GIVEN TEXT
● ● ● ●
These marketing efforts exceeded anything I had ever seen. I often mentioned to the different sales reps that it would be much better to use all that promotion money to simply reduce the price of the drug. My practice was also beset by patients asking for the COX-2 inhibitors they had read about, seen on TV or heard about at a senior fair, or though a friend or relative. I had never received so many requests from patients for a specific drug.

During this time I was aware of the scattered reports of cardiovascular risks cropping up in connection with the drugs. Whenever I asked for an official response from the drug companies I received a defensive article or some other explanation refuting the latest report. I’d also be told the Food and Drug Administration was not recalling the drug and that we could count on the agency to take appropriate measures if there were ever a problem.

Treating local disease locally

Physicians must have the most current, objective information as they choose drugs and answer the questions from patients increasingly informed by direct-to-consumer advertising.

At the same time I was independently becoming much more of a proponent for treating local disease with local treatment. That is how I deal with my own musculoskeletal symptoms. I felt even more strongly that I should apply that approach to my patients because minimal systemic medications are the most effective way to avoid potential side effects. I much prefer programs, where possible, that include naturally occurring alternatives, strengthening supporting musculature, weight reduction, and activity modification or selection. These are the hallmark of my preferred approach.

I started asking all my patients on long-term COX-2 inhibitors, where convenient, to get refills from their primary care physicians, who already were monitoring patients’ other body systems for potential risks and complications. I also switched to using analgesics and NSAIDs on a limited, as-needed basis. As I alluded to above, I feel in my practice that long-term use of NSAIDs deserves more frequent monitoring of the liver, kidneys, the GI and cardiovascular systems then I typically do as their orthopedic surgeon. Of course orthopedic surgeons may choose to provide more frequent monitoring if they wish. (I have made a personal choice to handle the issue this way for my practice pattern based on occasional serious GI bleeds in the past and now the COX-2 controversy. There’s no need to be offended by my choice or to write to me about how orthopedic surgeons are able to do this just as well as any other physician.)
● ● ● ●
TASKS FOR THIS EXERCISE
1: In the passage on COX-2 inhibitors, rewrite the paragraph beginning "At the same time I was independently" in a shorter form that keeps its main facts.
2: Print the portion of the passage on COX-2 inhibitors starting at "Treating local disease locally" and ending at "my preferred approach.".
3: Write the next part of the passage on COX-2 inhibitors, picking up after its final sentence.

INFORMATION
● ● ● ●
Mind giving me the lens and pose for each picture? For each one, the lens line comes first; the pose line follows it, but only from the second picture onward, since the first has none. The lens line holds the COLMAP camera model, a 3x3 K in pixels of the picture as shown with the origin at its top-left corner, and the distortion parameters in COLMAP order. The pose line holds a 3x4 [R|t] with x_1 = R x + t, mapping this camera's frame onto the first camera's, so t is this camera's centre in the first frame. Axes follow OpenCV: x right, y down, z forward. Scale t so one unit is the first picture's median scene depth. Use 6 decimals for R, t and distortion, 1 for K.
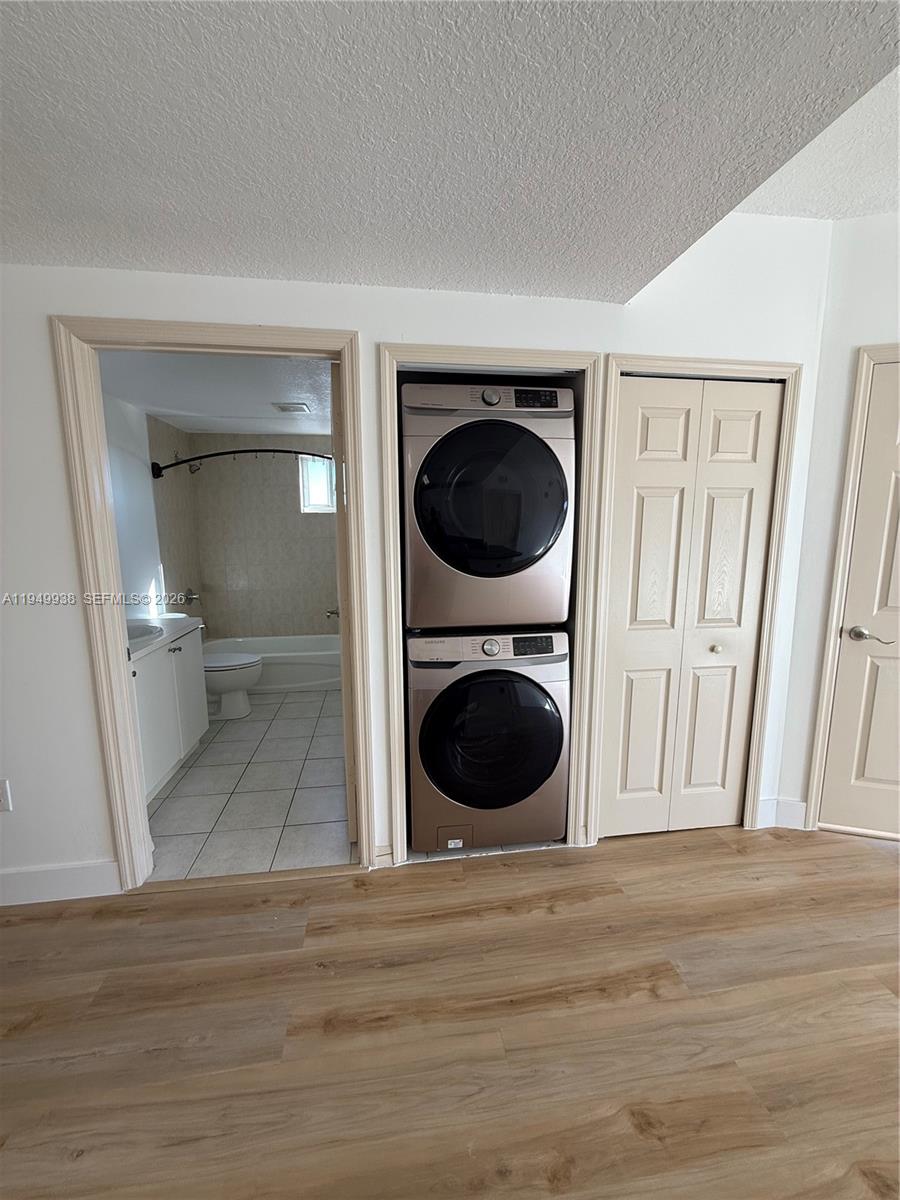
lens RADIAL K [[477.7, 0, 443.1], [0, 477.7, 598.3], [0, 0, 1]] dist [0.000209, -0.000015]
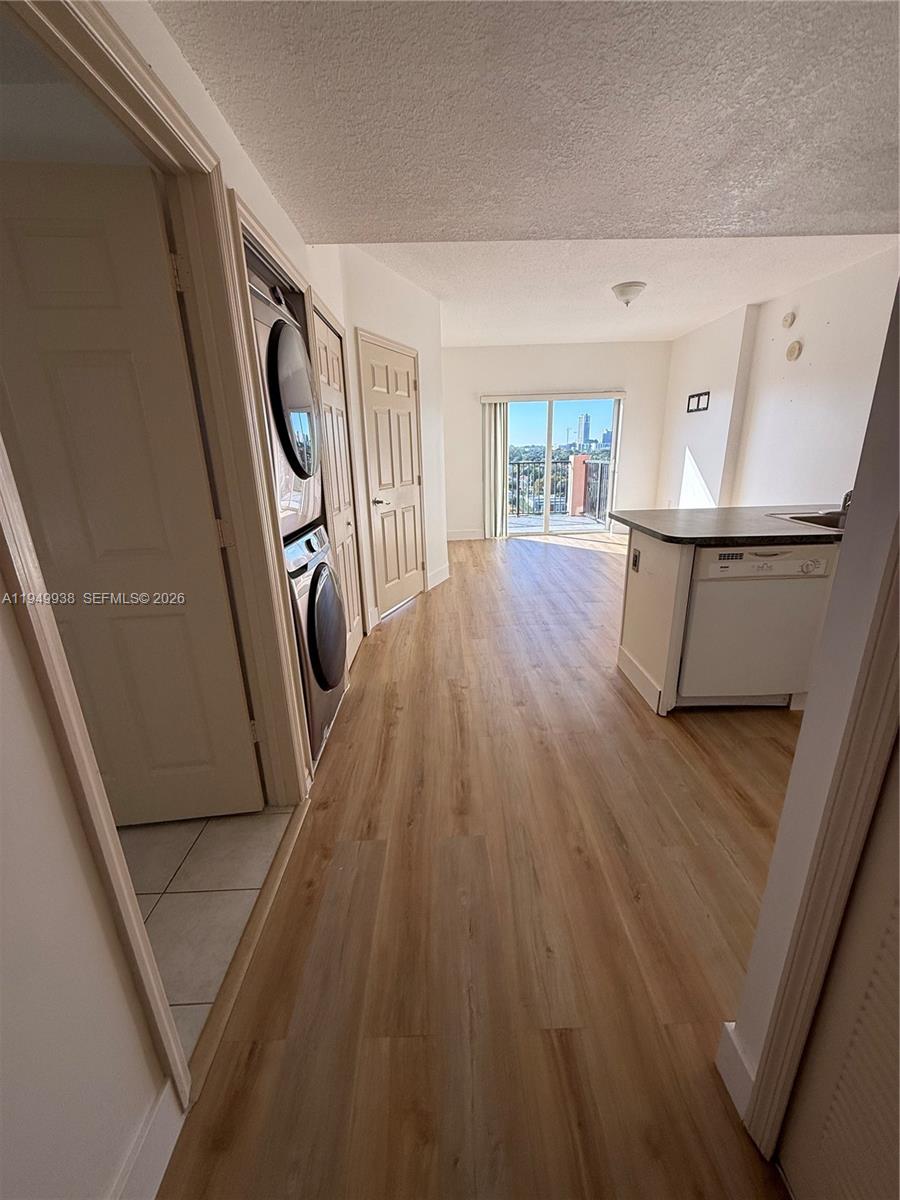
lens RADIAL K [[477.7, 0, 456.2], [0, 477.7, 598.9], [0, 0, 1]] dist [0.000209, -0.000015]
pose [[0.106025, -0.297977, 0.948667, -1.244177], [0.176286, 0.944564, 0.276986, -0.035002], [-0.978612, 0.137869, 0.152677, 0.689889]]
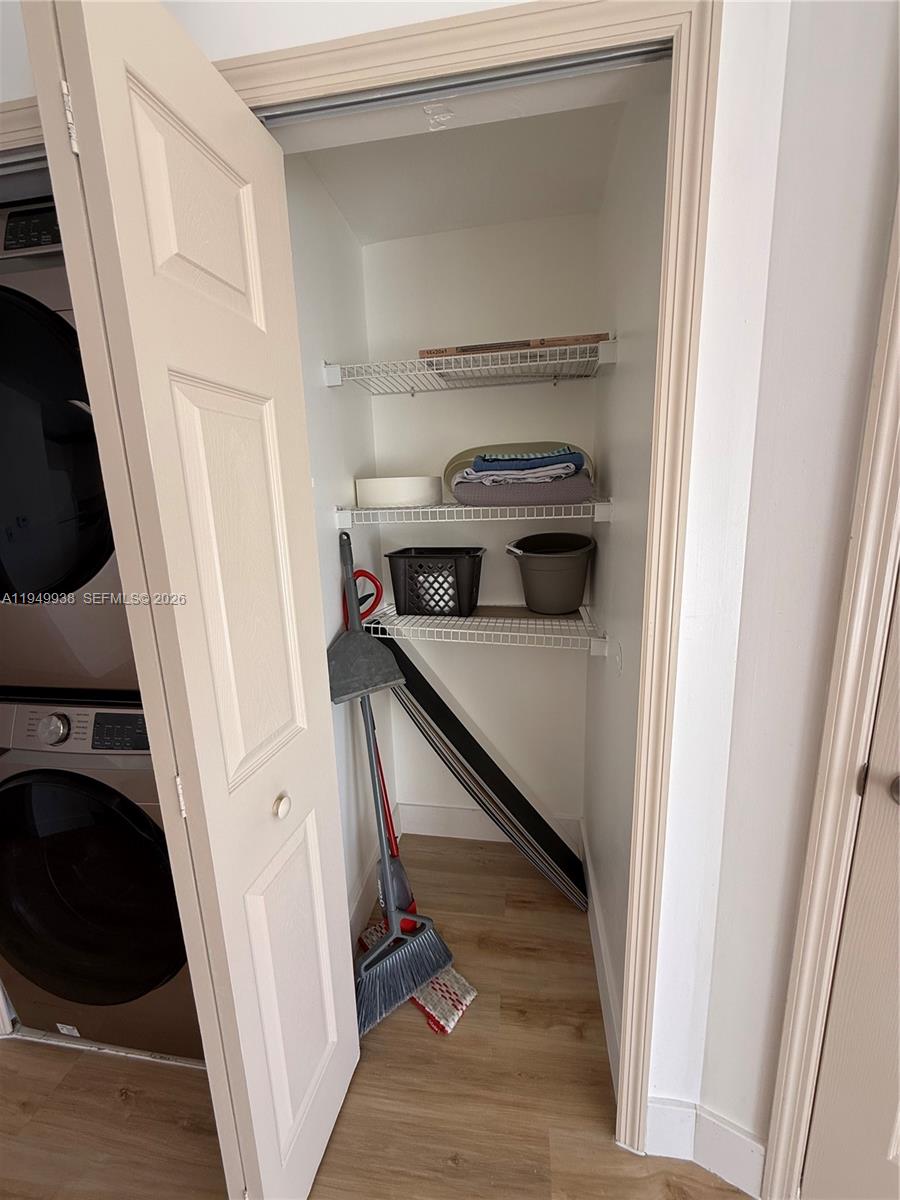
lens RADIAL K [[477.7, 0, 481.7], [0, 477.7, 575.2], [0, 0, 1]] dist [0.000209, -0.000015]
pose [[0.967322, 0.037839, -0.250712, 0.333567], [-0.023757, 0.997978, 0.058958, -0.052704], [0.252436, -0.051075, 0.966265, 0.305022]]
● ● ● ●
ANSWERS PROVIDED
1: I was independently coming to favor treating local disease locally, which is how I handle my own musculoskeletal symptoms. I wanted to apply this approach to my patients as well, because keeping systemic medication to a minimum is the most effective way to avoid side effects. Where possible, I prefer programs that combine naturally occurring alternatives, strengthening of supporting musculature, weight reduction, and activity modification or selection. These are the hallmarks of my approach.

2:
Treating local disease locally

Physicians must have the most current, objective information as they choose drugs and answer the questions from patients increasingly informed by direct-to-consumer advertising.

At the same time I was independently becoming much more of a proponent for treating local disease with local treatment. That is how I deal with my own musculoskeletal symptoms. I felt even more strongly that I should apply that approach to my patients because minimal systemic medications are the most effective way to avoid potential side effects. I much prefer programs, where possible, that include naturally occurring alternatives, strengthening supporting musculature, weight reduction, and activity modification or selection. These are the hallmark of my preferred approach.

3:
We always allow for exceptions. I certainly try not to stand in the way of a patient’s pain relief. I give them my perspective and may refer them to their primary care physician for long-term medication use if that is the only desired treatment. They know I am there to help them in the future if they want to consider an alternative. Having said that, I still have a number of chronic pain patients who depend on prescriptions and stay with me although I have recommended they go to, and in some cases have sent them to, a pain-management program.

The patients I enjoy caring for most want to be part of – even take control of – managing their orthopedic condition. They use me as a consultant and to provide them with care options. They will always learn from me that orthopedic surgery offers some great options for many who do not wish to live with chronic pain and a reduced quality of life. Part of each visit for me is reassuring patients that there are solutions out there if they cannot manage. The most frustrating patients for me personally to care for are those who simply want me to fix them and are not willing or disciplined enough to take an active role in choosing a solution. The COX-2 controversy, then, has made me rethink two things: the impact of marketing on my practice; and my commitment to alternatives to chronic systemic medications. The first point underscores the need for physicians to have the most current, objective information as we choose drugs and answer questions from patients increasingly informed by direct-to-consumer advertising. On the second point the controversy has reinforced my commitment to alternatives to using chronic systemic medications in my patients and myself.